### [About this exercise]
Locate the line that contains "nose: (150, 570)" in the entries below. Retype it and all following lines through the final one, character for character.

### [Provided data]
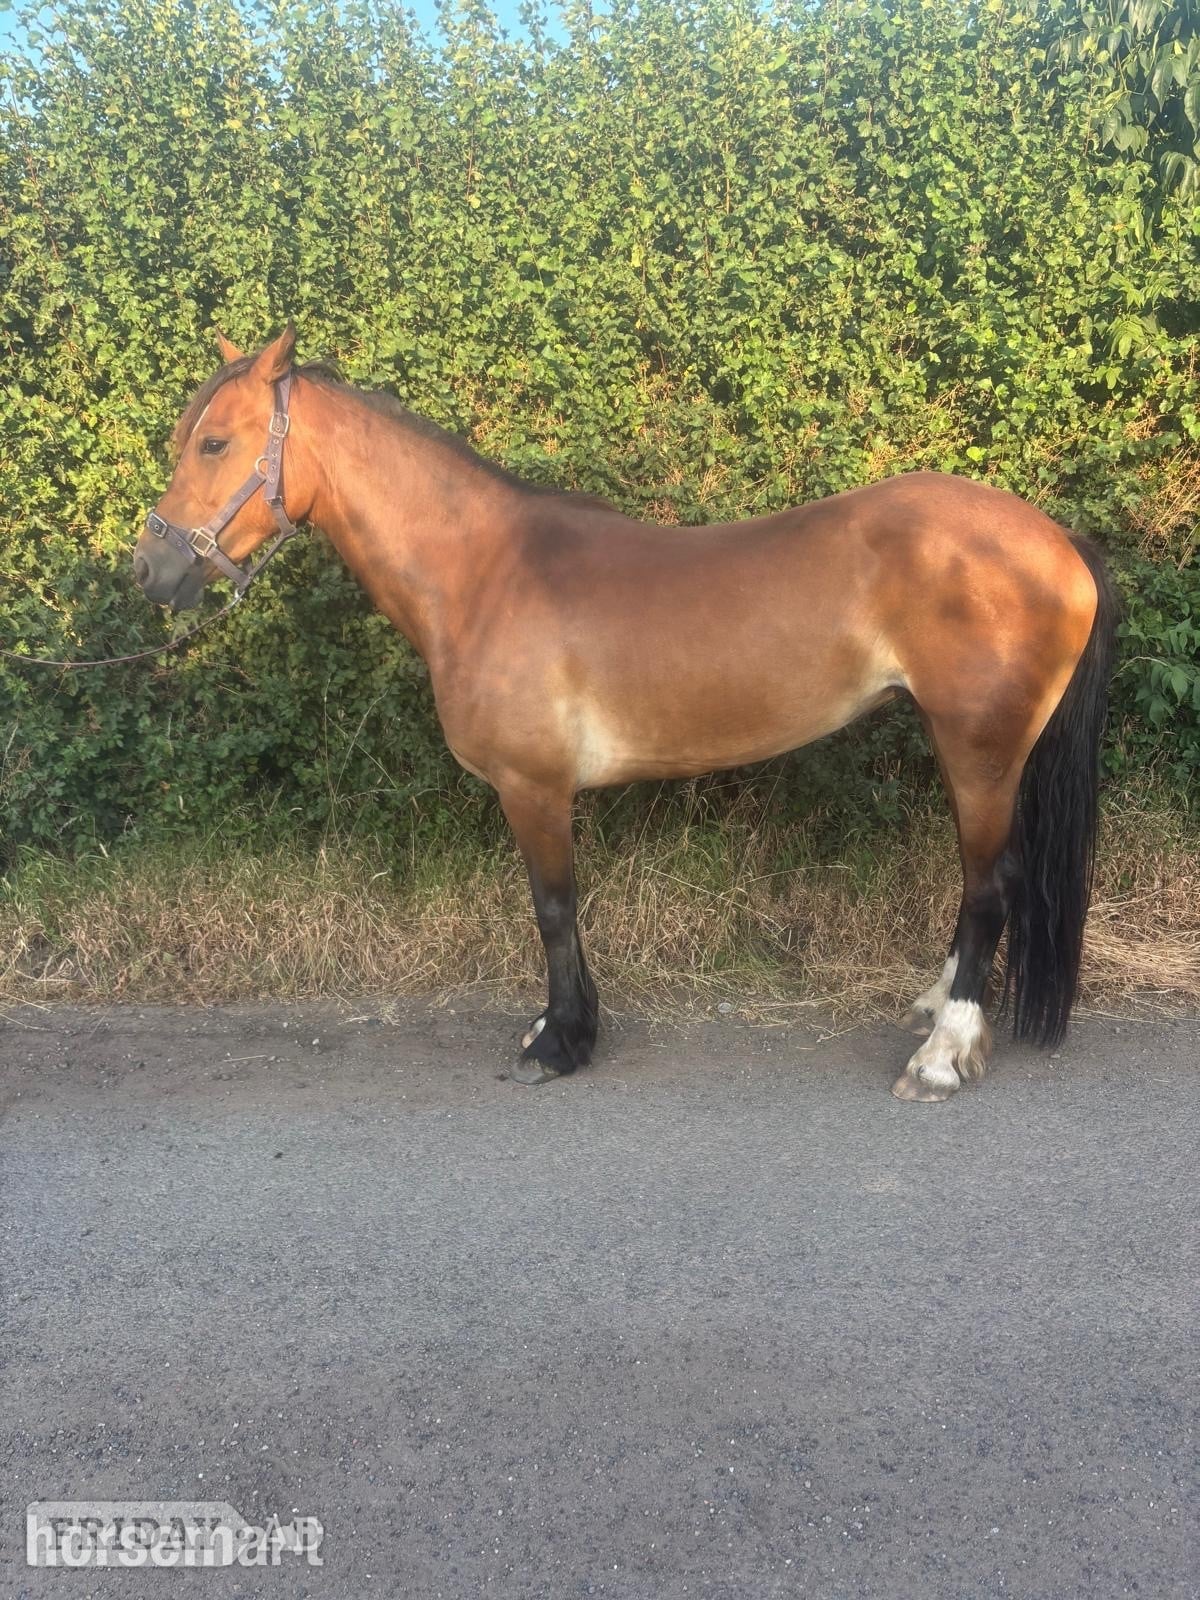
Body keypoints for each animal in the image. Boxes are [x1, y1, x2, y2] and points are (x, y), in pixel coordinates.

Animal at [133, 327, 1116, 1101]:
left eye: (214, 443)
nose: (150, 570)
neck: (483, 574)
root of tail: (1056, 540)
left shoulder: (533, 787)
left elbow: (553, 907)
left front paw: (561, 1041)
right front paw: (561, 1030)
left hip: (980, 749)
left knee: (989, 887)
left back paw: (944, 1054)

### [Output of the exercise]
nose: (150, 570)
neck: (483, 574)
root of tail: (1056, 540)
left shoulder: (533, 787)
left elbow: (553, 907)
left front paw: (561, 1041)
right front paw: (561, 1030)
left hip: (980, 749)
left knee: (989, 887)
left back paw: (944, 1054)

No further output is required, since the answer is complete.